» **Data extracts**:

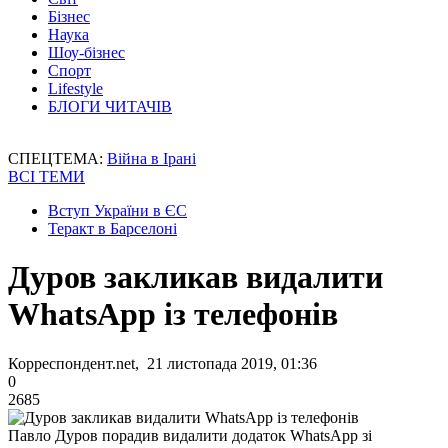
Бізнес
Наука
Шоу-бізнес
Спорт
Lifestyle
БЛОГИ ЧИТАЧІВ
СПЕЦТЕМА:
Війна в Ірані
ВСІ ТЕМИ
Вступ України в ЄС
Теракт в Барселоні
Дуров закликав видалити
WhatsApp із телефонів
Корреспондент.net, 21 листопада 2019, 01:36
0
2685
Павло Дуров порадив видалити додаток WhatsApp зі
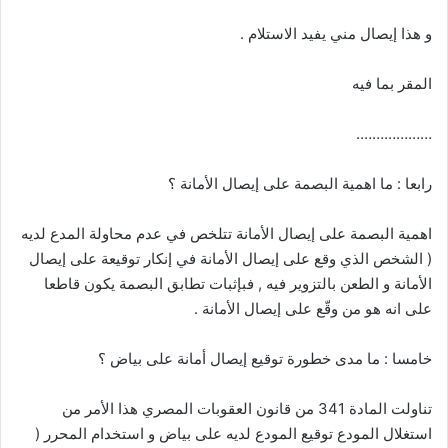
و هذا إيصال مني يفيد الاستلام .
المقر بما فيه
……………….
رابعا : ما اهمية البصمة على إيصال الأمانة ؟
اهمية البصمة على إيصال الأمانة تتلخص في عدم محاولة المدع لديه
( الشخص الذي وقع على إيصال الأمانة في إنكار توقيعة على إيصال
الأمانة و الطعن بالتزوير فيه , فبإثبات تطابق البصمة يكون قاطعا
على انه هو من وقّع على إيصال الأمانة .
خامسا : ما مدى خطورة توقيع إيصال أمانة على بياض ؟
تناولت المادة 341 من قانون العقوبات المصري هذا الأمر من
استغلال المودع توقيع المودع لديه على بياض و استخدام المحرر (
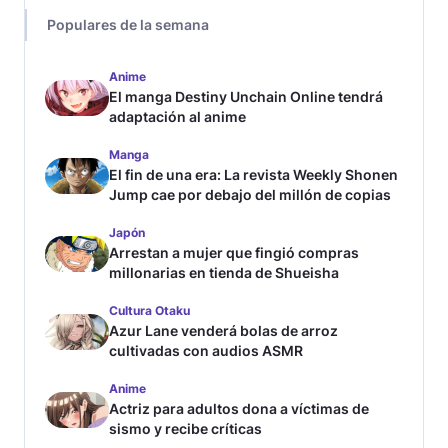
Populares de la semana
Anime
El manga Destiny Unchain Online tendrá
adaptación al anime
Manga
El fin de una era: La revista Weekly Shonen
Jump cae por debajo del millón de copias
Japón
Arrestan a mujer que fingió compras
millonarias en tienda de Shueisha
Cultura Otaku
Azur Lane venderá bolas de arroz
cultivadas con audios ASMR
Anime
Actriz para adultos dona a víctimas de
sismo y recibe críticas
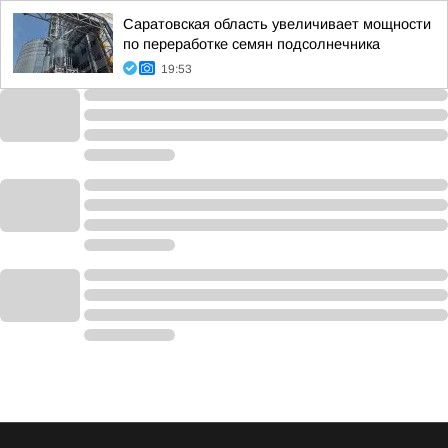
Саратовская область увеличивает мощности
по переработке семян подсолнечника
19:53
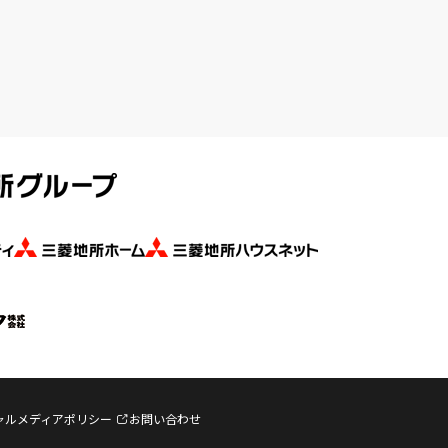
ャルメディアポリシー
お問い合わせ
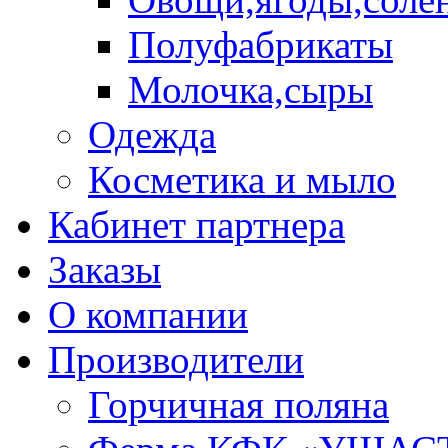
Полуфабрикаты
Молочка,сыры
Одежда
Косметика и мыло
Кабинет партнера
Заказы
О компании
Производители
Горчичная поляна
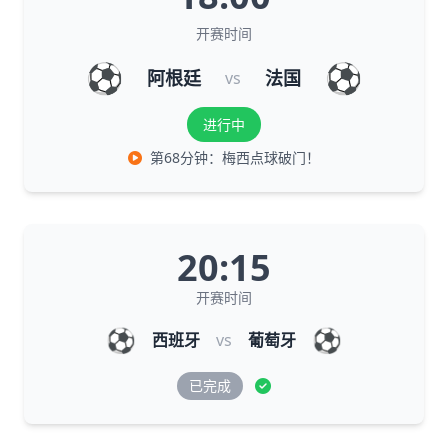
开赛时间
⚽
⚽
阿根廷
法国
vs
进行中
第68分钟：梅西点球破门！
20:15
开赛时间
⚽
⚽
西班牙
vs
葡萄牙
已完成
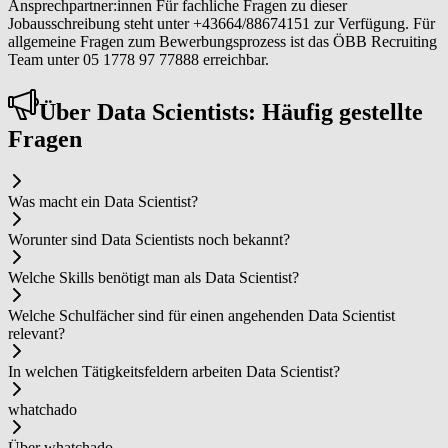
Ansprechpartner:innen Für fachliche Fragen zu dieser
Jobausschreibung steht unter +43664/88674151 zur Verfügung. Für
allgemeine Fragen zum Bewerbungsprozess ist das ÖBB Recruiting
Team unter 05 1778 97 77888 erreichbar.
Über Da­ta­ ­Sci­en­tists: Häufig gestellte
Fragen
Was macht ein Da­ta­ ­Sci­en­tist?
Worunter sind Da­ta­ ­Sci­en­tists noch bekannt?
Welche Skills benötigt man als Da­ta­ ­Sci­en­tist?
Welche Schulfächer sind für einen angehenden Da­ta­ ­Sci­en­tist
relevant?
In welchen Tätigkeitsfeldern arbeiten Da­ta­ ­Sci­en­tist?
whatchado
Über whatchado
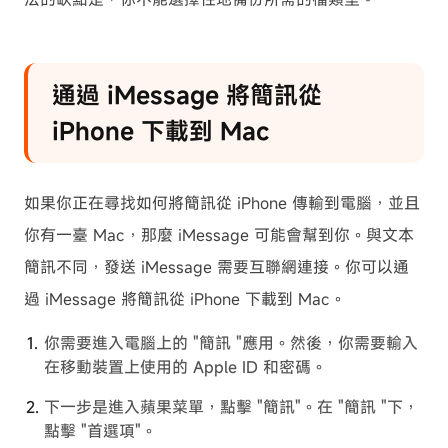
通過 iMessage 將簡訊從
iPhone 下載到 Mac
如果你正在尋找如何將簡訊從 iPhone 傳輸到電腦，並且
你有一臺 Mac，那麼 iMessage 可能會幫到你。與文本
簡訊不同，發送 iMessage 需要互聯網連接。你可以通
過 iMessage 將簡訊從 iPhone 下載到 Mac。
你需要進入電腦上的 "簡訊 "應用。然後，你需要輸入
在移動裝置上使用的 Apple ID 和密碼。
下一步是進入蘋果菜單，點擊 "簡訊"。在 "簡訊 "下，
點擊 "首選項"。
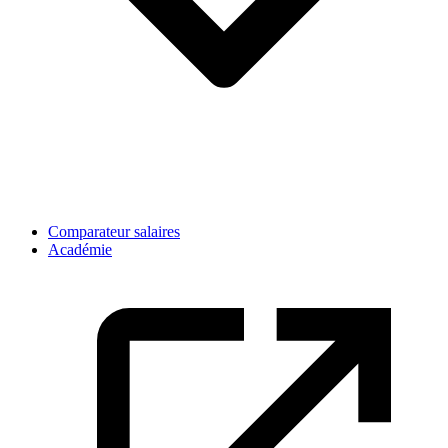
Comparateur salaires
Académie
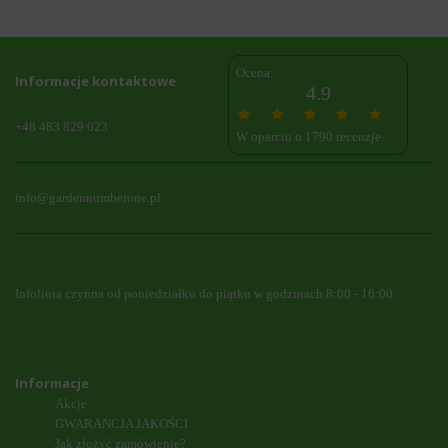
Ocena:
Informacje kontaktowe
4.9
+48 483 829 023
W oparciu o 1790 recenzje
info@gardennumberone.pl
Infolinia czynna od poniedziałku do piątku w godzinach 8:00 - 16:00
Informacje
Akcje
GWARANCJA JAKOŚCI
Jak złożyć zamówienie?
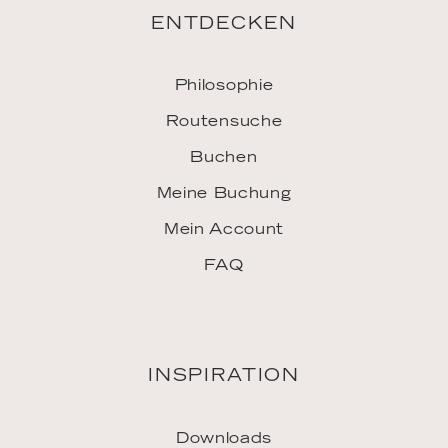
Jobs
Vertriebspartner
Pressekontakt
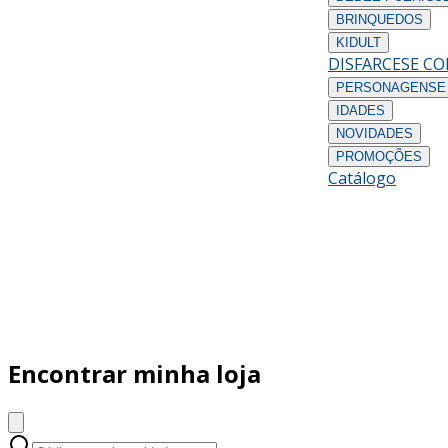
BRINQUEDOS
KIDULT
DISFARCES
E C
PERSONAGENS
E
IDADES
NOVIDADES
PROMOÇÕES
Catálogo
Encontrar minha loja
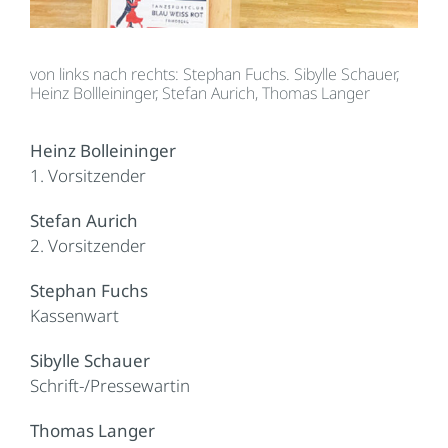
von links nach rechts: Stephan Fuchs. Sibylle Schauer,
Heinz Bollleininger, Stefan Aurich, Thomas Langer
Heinz Bolleininger
1. Vorsitzender
Stefan Aurich
2. Vorsitzender
Stephan Fuchs
Kassenwart
Sibylle Schauer
Schrift-/Pressewartin
Thomas Langer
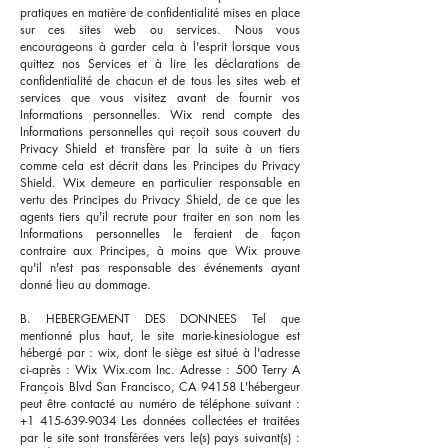
pratiques en matière de confidentialité mises en place
sur ces sites web ou services. Nous vous
encourageons à garder cela à l'esprit lorsque vous
quittez nos Services et à lire les déclarations de
confidentialité de chacun et de tous les sites web et
services que vous visitez avant de fournir vos
Informations personnelles. Wix rend compte des
Informations personnelles qui reçoit sous couvert du
Privacy Shield et transfère par la suite à un tiers
comme cela est décrit dans les Principes du Privacy
Shield. Wix demeure en particulier responsable en
vertu des Principes du Privacy Shield, de ce que les
agents tiers qu'il recrute pour traiter en son nom les
Informations personnelles le feraient de façon
contraire aux Principes, à moins que Wix prouve
qu'il n'est pas responsable des événements ayant
donné lieu au dommage.
B. HEBERGEMENT DES DONNEES Tel que
mentionné plus haut, le site marie-kinesiologue est
hébergé par : wix, dont le siège est situé à l'adresse
ci-après : Wix Wix.com Inc. Adresse : 500 Terry A
François Blvd San Francisco, CA 94158 L'hébergeur
peut être contacté au numéro de téléphone suivant :
+1 415-639-9034
Les données collectées et traitées
par le site sont transférées vers le(s) pays suivant(s) :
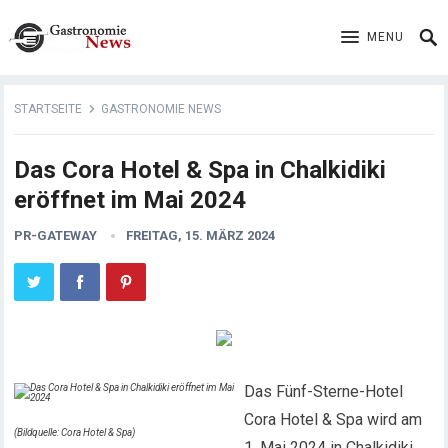
MENU
STARTSEITE
GASTRONOMIE NEWS
Das Cora Hotel & Spa in Chalkidiki
eröffnet im Mai 2024
PR-GATEWAY
FREITAG, 15. MÄRZ 2024
Das Fünf-Sterne-Hotel
Cora Hotel & Spa wird am
(Bildquelle: Cora Hotel & Spa)
1. Mai 2024 in Chalkidiki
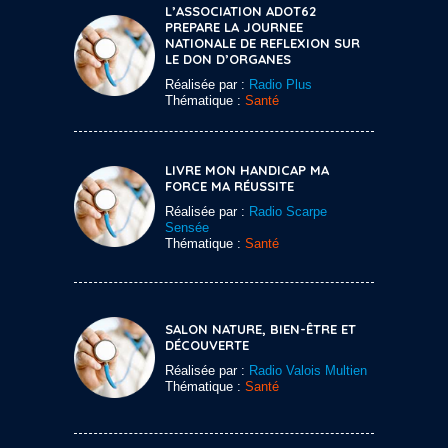
L’ASSOCIATION ADOT62
PREPARE LA JOURNEE
NATIONALE DE REFLEXION SUR
LE DON D’ORGANES
Réalisée par :
Radio Plus
Thématique :
Santé
LIVRE MON HANDICAP MA
FORCE MA RÉUSSITE
Réalisée par :
Radio Scarpe
Sensée
Thématique :
Santé
SALON NATURE, BIEN-ÊTRE ET
DÉCOUVERTE
Réalisée par :
Radio Valois Multien
Thématique :
Santé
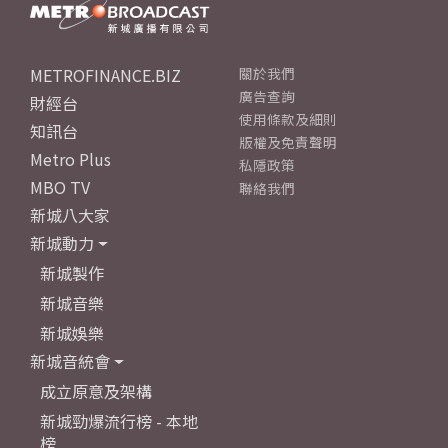
METROFINANCE.BIZ
關於我們
廣告查詢
財經台
使用條款及細則
知訊台
版權及免責聲明
Metro Plus
私隱政策
MBO TV
聯絡我們
新城八大家
新城動力
新城製作
新城音樂
新城娛樂
新城音統會
成立原意及架構
新城勁爆流行榜 - 本地
榜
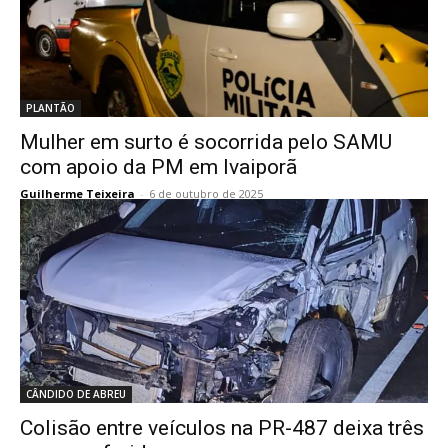
PLANTÃO
Mulher em surto é socorrida pelo SAMU
com apoio da PM em Ivaiporã
Guilherme Teixeira
-
6 de outubro de 2025
CÂNDIDO DE ABREU
Colisão entre veículos na PR-487 deixa três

» **Request**: Once the line containing "1. Mai 2024 in Chalkidiki" is found in the records above, it and every line after it up to the last must be repeated exactly, without pictures.

» **Answer box**:
1. Mai 2024 in Chalkidiki
L’ASSOCIATION ADOT62
PREPARE LA JOURNEE
NATIONALE DE REFLEXION SUR
LE DON D’ORGANES
Réalisée par :
Radio Plus
Thématique :
Santé
LIVRE MON HANDICAP MA
FORCE MA RÉUSSITE
Réalisée par :
Radio Scarpe
Sensée
Thématique :
Santé
SALON NATURE, BIEN-ÊTRE ET
DÉCOUVERTE
Réalisée par :
Radio Valois Multien
Thématique :
Santé
METROFINANCE.BIZ
關於我們
廣告查詢
財經台
使用條款及細則
知訊台
版權及免責聲明
Metro Plus
私隱政策
MBO TV
聯絡我們
新城八大家
新城動力
新城製作
新城音樂
新城娛樂
新城音統會
成立原意及架構
新城勁爆流行榜 - 本地
榜
PLANTÃO
Mulher em surto é socorrida pelo SAMU
com apoio da PM em Ivaiporã
Guilherme Teixeira
-
6 de outubro de 2025
CÂNDIDO DE ABREU
Colisão entre veículos na PR-487 deixa três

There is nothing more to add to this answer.